Reflecting on William Butler Yeats on Easter Sunday

I've been reading through some of the poems of William Butler Yeats, including, coincidentally, Easter 1916, which I read yesterday. Is it still a great poem? Part of the pleasure and interest in reading through some selected Yeats poems comes from watching the evolution of the mind of a poet: from the early somewhat romantic and sentimental work, to an interest in traditional Irish verse and mythology, to the political poems about the Irish uprisings and fights for independence (such as Easter 1916), to the late poems built in part of Yeats's own mythology, and some final poems about age and death, such as Among School Children.
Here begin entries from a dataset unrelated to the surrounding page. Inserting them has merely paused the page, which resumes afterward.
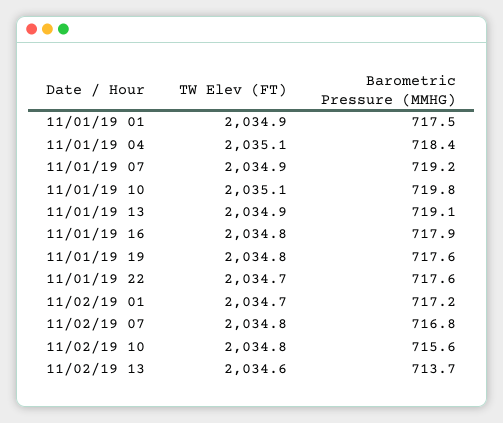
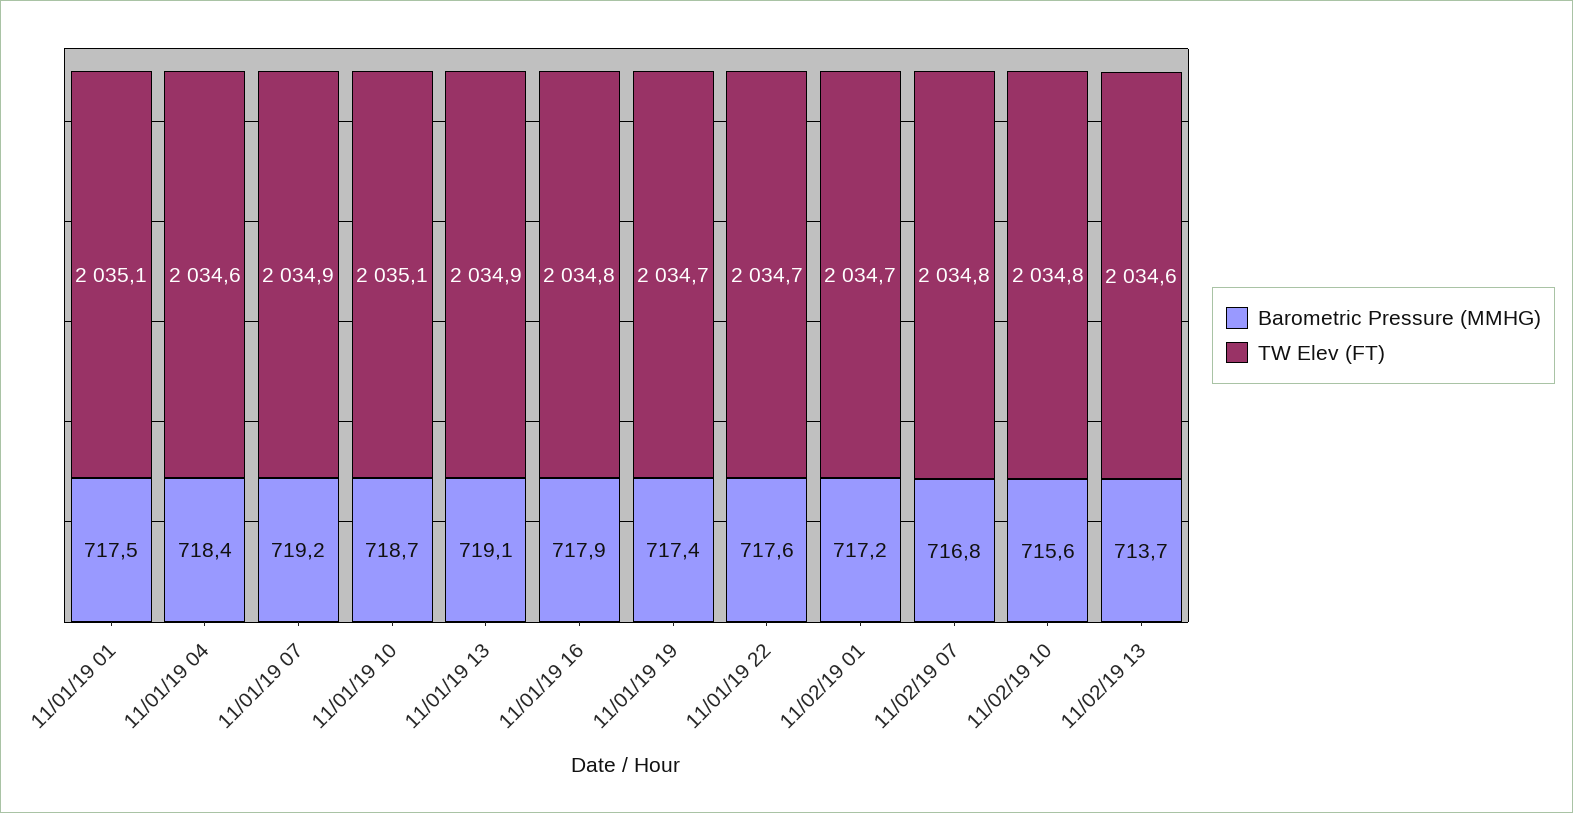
  {
    "TW Elev (FT)": {
-     "11/01/19 01": 2034.9,
+     "11/01/19 01": 2035.1,
-     "11/01/19 04": 2035.1,
+     "11/01/19 04": 2034.6,
      "11/01/19 07": 2034.9,
      "11/01/19 10": 2035.1,
      "11/01/19 13": 2034.9,
      "11/01/19 16": 2034.8,
-     "11/01/19 19": 2034.8,
+     "11/01/19 19": 2034.7,
      "11/01/19 22": 2034.7,
      "11/02/19 01": 2034.7,
      "11/02/19 07": 2034.8,
      "11/02/19 10": 2034.8,
      "11/02/19 13": 2034.6
    },
    "Barometric Pressure (MMHG)": {
      "11/01/19 01": 717.5,
      "11/01/19 04": 718.4,
      "11/01/19 07": 719.2,
-     "11/01/19 10": 719.8,
+     "11/01/19 10": 718.7,
      "11/01/19 13": 719.1,
      "11/01/19 16": 717.9,
-     "11/01/19 19": 717.6,
+     "11/01/19 19": 717.4,
      "11/01/19 22": 717.6,
      "11/02/19 01": 717.2,
      "11/02/19 07": 716.8,
      "11/02/19 10": 715.6,
      "11/02/19 13": 713.7
    }
  }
Naturally when I was younger I was most drawn to the early poems, including 2 in the Modern Poems (eds Ellman and O'Dair) that I've been reading through: The Like Isle of Inisfree, most of which I can quote from memory thanks to a folk album I had as a teenager - Paths of Victory, By Hamilton Camp - in which he set some poems to his own musical compositions - and When You are Old: strangely, I was really struck by the reference to his loving the "pilgrim soul" of this beautiful woman. I still don't quite know what that means, however, The Irish Uprising poems didn't do much for me when I was younger - and I have to say that now they don't read so well, anyway. Any poem for which we have to look up virtually every name reference is probably not going to last as great verse. Yet: Yet, the poem has memorialized the Uprising - which seems so incredible today, Irish freedom fighters jailed and within a month executed by the British state! - in a way that no history book or account can do, has done. "A terrible beauty is born," still rings like the tolling of a bell. Most of all, it's inspiring to think that there was a day when poems such as this could be published in a daily newspaper, and readers would care about the verse and react to it: It was brave of Yeats to publish such incendiary materials; though many of the topical references in his political poetry are today obscure, we read these poems today to keep alive the idea of poets as the "unacknowledged legislators of the race." Any look at any set of current New Yorker poems will show us, sadly, how far we've moved away from that political ideal.